Records provided
# # # # #

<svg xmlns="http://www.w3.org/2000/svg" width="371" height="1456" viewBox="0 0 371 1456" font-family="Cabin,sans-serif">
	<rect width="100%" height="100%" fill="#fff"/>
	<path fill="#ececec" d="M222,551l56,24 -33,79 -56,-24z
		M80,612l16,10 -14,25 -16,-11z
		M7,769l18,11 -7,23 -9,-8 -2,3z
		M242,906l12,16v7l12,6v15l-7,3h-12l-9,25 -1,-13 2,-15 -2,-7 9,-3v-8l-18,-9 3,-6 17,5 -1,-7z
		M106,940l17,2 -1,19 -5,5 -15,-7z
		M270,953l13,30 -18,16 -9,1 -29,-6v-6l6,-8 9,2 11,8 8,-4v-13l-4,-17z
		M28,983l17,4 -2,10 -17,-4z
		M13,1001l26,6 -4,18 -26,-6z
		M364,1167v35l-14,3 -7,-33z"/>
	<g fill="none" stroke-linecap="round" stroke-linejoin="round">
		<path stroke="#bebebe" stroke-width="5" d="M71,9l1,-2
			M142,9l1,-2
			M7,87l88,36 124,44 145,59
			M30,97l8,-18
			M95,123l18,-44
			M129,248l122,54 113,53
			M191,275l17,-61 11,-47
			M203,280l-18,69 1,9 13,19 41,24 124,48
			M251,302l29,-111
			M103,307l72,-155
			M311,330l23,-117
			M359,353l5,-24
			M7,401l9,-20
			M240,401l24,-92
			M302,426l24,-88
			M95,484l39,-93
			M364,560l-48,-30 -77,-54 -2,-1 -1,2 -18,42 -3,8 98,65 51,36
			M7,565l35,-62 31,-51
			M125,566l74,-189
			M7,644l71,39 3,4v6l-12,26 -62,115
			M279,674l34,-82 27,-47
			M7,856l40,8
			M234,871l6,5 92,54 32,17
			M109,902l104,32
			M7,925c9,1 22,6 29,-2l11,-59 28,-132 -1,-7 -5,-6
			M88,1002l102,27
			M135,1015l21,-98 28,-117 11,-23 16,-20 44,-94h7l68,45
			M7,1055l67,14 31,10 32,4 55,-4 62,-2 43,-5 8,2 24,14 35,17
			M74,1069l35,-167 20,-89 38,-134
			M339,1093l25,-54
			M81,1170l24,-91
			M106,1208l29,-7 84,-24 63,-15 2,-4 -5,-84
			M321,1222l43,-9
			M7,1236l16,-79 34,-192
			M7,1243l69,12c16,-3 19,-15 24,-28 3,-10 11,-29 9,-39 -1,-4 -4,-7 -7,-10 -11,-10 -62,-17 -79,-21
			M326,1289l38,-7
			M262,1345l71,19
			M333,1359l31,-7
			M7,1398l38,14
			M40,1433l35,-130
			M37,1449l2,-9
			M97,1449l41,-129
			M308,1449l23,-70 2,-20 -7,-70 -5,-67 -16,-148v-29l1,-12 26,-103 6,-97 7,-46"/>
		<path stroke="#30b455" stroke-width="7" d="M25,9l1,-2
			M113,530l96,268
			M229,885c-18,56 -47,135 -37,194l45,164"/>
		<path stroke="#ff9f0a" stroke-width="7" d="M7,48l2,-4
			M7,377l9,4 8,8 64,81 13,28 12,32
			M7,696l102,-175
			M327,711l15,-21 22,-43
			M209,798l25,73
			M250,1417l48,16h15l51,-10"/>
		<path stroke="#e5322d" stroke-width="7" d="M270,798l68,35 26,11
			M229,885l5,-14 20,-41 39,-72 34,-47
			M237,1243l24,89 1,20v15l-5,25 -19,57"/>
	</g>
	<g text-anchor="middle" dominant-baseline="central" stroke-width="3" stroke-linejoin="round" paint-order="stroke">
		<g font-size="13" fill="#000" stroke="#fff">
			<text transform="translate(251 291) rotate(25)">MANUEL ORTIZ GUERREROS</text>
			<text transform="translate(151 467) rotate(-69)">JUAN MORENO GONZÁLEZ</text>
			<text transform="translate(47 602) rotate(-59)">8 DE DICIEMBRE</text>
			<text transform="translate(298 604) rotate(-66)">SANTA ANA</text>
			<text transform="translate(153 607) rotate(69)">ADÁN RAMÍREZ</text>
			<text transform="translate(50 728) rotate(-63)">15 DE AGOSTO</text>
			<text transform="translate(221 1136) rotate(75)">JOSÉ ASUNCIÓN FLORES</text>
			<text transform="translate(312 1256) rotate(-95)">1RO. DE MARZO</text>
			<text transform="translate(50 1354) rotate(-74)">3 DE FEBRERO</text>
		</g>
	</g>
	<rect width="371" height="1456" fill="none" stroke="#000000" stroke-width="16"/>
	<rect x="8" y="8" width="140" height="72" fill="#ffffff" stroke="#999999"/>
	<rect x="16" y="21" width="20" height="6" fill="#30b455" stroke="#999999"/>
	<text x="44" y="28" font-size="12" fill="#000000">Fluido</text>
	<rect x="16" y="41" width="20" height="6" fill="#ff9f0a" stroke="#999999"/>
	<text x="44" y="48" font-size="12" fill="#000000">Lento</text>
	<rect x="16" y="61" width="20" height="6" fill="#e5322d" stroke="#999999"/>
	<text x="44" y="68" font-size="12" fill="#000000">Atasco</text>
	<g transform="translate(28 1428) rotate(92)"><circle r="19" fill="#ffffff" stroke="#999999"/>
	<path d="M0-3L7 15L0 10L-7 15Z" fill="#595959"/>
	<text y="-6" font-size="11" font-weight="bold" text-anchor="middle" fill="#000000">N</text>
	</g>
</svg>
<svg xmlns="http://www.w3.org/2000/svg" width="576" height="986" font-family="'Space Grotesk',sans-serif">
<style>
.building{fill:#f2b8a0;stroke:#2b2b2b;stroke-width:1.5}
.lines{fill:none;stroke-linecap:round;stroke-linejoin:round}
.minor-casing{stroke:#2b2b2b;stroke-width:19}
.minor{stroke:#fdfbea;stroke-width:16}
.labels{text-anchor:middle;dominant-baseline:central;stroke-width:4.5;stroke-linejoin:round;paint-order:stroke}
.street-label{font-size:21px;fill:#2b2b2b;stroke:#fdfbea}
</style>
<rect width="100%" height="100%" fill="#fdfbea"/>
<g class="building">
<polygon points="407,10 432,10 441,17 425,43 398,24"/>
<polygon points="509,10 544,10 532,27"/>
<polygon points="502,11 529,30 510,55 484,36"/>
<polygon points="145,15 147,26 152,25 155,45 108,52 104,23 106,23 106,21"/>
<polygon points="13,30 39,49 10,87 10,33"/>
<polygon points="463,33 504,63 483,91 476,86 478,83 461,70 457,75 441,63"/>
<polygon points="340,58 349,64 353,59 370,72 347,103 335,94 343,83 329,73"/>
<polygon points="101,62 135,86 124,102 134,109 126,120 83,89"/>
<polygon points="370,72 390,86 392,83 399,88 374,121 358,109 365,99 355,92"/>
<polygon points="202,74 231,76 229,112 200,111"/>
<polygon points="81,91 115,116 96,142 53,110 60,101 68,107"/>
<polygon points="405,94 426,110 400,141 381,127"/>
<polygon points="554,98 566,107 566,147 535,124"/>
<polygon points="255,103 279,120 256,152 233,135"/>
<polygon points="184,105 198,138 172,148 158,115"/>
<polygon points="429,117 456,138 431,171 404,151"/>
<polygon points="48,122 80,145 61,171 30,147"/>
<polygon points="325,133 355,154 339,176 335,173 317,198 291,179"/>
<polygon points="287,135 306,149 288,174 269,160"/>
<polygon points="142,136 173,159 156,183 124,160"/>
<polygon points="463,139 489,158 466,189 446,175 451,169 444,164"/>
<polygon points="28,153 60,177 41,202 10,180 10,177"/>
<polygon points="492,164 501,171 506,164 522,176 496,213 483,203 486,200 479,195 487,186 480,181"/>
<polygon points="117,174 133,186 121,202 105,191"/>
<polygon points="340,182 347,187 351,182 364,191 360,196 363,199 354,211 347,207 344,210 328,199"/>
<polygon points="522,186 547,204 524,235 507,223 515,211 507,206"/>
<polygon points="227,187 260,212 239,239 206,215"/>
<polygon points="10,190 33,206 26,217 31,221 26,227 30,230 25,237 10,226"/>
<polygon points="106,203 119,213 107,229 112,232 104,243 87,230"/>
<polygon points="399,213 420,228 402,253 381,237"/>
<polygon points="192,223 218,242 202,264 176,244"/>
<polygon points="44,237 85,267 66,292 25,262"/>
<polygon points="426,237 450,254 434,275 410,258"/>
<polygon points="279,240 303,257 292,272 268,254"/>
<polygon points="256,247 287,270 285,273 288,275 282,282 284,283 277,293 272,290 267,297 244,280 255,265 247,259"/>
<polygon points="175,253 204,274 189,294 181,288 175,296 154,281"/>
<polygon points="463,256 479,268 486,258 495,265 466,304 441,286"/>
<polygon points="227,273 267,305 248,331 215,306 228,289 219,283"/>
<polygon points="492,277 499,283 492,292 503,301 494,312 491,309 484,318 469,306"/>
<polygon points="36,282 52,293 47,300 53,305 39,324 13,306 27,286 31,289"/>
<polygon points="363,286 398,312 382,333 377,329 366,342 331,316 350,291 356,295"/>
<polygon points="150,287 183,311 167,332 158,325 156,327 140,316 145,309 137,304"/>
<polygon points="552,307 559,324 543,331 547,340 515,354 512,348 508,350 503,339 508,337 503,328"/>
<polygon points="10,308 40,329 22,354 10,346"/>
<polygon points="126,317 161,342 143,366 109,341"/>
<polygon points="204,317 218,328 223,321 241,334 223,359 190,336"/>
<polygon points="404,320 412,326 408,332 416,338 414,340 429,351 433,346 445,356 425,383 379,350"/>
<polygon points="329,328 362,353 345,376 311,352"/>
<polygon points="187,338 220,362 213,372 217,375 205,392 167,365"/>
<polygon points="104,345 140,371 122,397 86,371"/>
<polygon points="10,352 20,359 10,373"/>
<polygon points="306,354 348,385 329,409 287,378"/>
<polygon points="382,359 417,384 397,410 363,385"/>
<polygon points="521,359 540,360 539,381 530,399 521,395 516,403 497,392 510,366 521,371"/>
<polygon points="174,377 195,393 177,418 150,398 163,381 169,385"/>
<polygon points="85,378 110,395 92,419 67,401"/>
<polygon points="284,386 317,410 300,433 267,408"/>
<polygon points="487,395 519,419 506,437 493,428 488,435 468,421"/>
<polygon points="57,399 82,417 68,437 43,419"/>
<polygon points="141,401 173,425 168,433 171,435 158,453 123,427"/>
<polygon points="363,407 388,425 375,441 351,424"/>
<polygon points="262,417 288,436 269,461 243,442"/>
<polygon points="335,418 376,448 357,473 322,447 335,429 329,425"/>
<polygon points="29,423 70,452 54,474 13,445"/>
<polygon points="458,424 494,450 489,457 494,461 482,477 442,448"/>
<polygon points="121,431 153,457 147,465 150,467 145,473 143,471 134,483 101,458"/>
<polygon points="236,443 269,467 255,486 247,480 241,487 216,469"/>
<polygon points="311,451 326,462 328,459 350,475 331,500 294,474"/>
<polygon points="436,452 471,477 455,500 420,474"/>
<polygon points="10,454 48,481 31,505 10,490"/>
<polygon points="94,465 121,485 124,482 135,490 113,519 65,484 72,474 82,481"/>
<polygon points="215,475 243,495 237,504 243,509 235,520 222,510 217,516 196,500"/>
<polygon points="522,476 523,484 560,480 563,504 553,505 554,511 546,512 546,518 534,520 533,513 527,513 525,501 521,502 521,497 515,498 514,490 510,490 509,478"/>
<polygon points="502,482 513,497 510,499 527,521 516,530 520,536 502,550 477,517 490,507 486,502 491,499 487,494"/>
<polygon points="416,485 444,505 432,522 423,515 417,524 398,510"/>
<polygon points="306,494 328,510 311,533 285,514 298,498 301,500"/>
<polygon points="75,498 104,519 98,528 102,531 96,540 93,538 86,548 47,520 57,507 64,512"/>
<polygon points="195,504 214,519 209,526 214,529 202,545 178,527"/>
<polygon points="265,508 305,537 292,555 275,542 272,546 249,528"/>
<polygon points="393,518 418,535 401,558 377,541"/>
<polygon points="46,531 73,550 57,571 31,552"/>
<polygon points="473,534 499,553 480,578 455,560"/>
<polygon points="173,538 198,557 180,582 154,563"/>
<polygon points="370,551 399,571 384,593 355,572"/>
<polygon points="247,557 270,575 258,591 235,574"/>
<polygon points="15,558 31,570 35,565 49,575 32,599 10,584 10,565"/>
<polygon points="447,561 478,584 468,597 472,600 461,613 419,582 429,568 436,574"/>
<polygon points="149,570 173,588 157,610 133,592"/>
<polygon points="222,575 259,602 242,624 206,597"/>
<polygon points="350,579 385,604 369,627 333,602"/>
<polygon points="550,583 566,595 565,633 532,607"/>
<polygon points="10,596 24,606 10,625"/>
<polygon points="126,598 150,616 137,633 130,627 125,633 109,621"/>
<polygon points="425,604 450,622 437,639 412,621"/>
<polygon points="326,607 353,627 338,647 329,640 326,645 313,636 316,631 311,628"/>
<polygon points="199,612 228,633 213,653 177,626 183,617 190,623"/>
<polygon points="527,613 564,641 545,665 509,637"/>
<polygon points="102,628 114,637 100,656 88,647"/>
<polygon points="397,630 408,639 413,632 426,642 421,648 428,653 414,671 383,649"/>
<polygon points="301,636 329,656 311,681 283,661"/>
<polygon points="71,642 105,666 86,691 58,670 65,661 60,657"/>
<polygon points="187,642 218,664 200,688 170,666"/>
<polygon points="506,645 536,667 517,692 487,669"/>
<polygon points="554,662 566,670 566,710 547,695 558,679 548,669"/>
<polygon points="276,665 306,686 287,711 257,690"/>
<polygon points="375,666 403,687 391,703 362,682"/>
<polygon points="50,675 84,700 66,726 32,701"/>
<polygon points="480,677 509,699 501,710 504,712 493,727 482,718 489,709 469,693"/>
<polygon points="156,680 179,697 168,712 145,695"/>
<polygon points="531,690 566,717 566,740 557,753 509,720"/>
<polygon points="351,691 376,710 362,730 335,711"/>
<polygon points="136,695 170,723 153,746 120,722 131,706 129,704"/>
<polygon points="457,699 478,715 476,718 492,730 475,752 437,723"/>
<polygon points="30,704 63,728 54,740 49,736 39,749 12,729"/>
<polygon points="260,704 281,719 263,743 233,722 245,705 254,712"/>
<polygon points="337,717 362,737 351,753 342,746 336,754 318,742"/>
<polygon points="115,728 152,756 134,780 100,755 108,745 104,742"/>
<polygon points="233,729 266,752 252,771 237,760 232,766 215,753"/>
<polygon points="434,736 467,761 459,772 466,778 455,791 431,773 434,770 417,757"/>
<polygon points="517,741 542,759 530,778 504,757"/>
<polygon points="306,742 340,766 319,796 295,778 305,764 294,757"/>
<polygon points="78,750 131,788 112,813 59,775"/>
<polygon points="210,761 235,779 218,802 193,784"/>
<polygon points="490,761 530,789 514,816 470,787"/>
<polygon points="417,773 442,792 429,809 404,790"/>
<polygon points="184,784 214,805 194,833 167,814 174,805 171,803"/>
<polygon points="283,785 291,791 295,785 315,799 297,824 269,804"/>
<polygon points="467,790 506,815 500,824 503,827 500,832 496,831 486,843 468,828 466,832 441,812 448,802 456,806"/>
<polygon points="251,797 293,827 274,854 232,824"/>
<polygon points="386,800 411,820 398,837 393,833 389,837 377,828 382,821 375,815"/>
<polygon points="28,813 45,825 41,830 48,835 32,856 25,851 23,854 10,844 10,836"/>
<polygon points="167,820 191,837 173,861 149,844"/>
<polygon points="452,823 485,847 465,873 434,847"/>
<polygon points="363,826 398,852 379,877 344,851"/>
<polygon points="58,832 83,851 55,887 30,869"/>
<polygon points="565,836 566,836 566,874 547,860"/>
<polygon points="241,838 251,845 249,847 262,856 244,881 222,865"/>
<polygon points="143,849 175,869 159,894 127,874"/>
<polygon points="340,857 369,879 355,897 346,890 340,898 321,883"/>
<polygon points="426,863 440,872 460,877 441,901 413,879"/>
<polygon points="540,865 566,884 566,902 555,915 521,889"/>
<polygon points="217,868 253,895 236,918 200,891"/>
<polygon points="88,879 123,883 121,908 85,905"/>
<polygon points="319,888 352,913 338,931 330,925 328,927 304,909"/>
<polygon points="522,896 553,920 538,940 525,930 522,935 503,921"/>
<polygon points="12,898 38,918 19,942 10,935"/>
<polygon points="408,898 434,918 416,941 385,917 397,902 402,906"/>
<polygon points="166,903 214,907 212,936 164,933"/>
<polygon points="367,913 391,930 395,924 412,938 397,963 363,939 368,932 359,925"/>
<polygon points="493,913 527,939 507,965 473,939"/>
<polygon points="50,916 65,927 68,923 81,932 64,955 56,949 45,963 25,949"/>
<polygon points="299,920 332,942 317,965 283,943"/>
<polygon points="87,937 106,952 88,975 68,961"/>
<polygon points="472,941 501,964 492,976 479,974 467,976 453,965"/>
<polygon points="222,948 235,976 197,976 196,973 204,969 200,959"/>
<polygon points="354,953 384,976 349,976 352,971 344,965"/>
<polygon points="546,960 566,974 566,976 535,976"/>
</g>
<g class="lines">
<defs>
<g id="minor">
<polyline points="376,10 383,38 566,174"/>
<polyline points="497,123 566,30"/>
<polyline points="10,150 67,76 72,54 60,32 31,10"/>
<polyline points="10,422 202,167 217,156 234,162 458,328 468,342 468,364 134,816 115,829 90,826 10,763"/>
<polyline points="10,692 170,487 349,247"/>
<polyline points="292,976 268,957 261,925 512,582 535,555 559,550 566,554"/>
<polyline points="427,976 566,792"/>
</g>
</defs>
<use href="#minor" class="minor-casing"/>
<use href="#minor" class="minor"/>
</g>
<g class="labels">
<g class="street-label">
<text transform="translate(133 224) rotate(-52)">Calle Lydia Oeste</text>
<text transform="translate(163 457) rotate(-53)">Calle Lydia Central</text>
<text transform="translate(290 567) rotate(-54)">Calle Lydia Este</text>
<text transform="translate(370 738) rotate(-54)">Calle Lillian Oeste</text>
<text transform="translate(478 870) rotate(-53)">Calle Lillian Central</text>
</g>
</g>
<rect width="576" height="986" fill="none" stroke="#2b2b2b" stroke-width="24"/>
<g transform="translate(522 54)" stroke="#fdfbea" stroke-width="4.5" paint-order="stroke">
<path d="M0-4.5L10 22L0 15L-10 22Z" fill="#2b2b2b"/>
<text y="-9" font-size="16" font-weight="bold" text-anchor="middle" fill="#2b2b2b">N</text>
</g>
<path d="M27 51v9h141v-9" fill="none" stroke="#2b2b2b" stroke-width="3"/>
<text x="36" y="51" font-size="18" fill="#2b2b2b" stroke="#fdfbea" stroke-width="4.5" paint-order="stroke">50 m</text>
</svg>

# # # # #

Problem to solve
All lines that contain the word "bold" should be copied from the listing.

Solution
	<text y="-6" font-size="11" font-weight="bold" text-anchor="middle" fill="#000000">N</text>
<text y="-9" font-size="16" font-weight="bold" text-anchor="middle" fill="#2b2b2b">N</text>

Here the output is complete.